The McCarran-Walter Act replaced the Immigration Act of 1917 as the nation’s foundational immigration law (and it remains so today, as amended)… The law retained the numerical ceiling of 155,000 quota-immigrants per year based on the national origins formula of 1924, which was numerically more restrictive than previous policy in light of increase in the nation’s population since 1924. There was no specific provisions for admitting refugees. The law’s sponsors stated there was no claim to “any theory of Nordic superiority,” only concern for “similarity of cultural background.” But the retention of the national origins quotas reflected that logic which cast the native-born as the most loyal Americans, especially whites of British and north European descent, and the foreign-born as subversive, especially Jews, who were imagined as Bolsheviks, and Italians, who were viewed as anarchists.

While also preserving nonquota immigration from countries of the Western Hemisphere, it imposed quotas on the former British colonies in the Caribbean, a move that was designed to limit the migration of black people into the United States. The law’s Asiatic policy contained both progressive and reactionary elements.
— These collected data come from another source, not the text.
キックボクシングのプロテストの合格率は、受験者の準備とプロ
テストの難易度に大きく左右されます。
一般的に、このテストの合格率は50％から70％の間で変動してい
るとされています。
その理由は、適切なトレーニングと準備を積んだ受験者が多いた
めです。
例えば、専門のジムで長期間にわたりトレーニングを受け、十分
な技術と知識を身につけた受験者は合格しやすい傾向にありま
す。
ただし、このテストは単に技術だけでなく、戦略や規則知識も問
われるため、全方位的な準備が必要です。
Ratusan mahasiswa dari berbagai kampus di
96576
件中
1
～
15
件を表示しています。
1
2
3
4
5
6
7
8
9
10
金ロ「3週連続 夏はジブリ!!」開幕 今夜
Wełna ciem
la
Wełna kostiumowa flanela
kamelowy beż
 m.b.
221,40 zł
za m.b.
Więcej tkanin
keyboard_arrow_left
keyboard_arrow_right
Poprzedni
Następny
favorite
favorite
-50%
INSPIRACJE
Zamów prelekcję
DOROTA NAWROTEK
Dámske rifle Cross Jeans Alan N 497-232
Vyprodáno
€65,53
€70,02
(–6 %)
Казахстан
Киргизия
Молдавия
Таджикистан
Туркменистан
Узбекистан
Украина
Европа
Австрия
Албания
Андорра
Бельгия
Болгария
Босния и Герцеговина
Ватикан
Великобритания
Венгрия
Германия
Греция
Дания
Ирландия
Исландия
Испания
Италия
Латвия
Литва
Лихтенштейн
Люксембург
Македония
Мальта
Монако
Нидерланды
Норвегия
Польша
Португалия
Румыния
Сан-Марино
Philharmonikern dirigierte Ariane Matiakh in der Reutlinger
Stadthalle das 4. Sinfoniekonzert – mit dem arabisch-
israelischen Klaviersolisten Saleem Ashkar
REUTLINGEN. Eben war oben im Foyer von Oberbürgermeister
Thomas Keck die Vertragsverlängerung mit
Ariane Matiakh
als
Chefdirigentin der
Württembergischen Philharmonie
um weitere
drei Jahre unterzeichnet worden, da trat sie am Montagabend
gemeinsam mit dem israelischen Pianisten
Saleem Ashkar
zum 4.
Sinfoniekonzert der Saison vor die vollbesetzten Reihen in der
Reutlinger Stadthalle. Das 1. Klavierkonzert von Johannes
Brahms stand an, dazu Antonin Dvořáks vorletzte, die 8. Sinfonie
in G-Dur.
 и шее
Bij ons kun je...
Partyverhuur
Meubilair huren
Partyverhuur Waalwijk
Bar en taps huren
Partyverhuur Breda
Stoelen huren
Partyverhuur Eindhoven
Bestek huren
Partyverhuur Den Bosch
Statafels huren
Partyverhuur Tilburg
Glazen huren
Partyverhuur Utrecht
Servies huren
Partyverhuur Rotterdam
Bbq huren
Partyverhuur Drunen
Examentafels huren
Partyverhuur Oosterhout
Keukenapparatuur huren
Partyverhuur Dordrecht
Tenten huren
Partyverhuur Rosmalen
The law eliminated the racial bar to citizenship, which finally ended Japanese and Korean exclusion and made policy consistent with the recent repeals of Chinese, Indian, and Filipino exclusion. It was arguably the most important reform of the McCarran-Walter Act, as it established, for the first time, the general principle of color-blind citizenship. But the law also created an “Asia Pacific Triangle,” which was a global race quota aimed at restricting Asian immigration into the United States..

Excerpt from:
Ngai, M. M. (2004). Impossible subjects: Illegal aliens and the making of modern America. Princeton, NJ: Princeton University Press.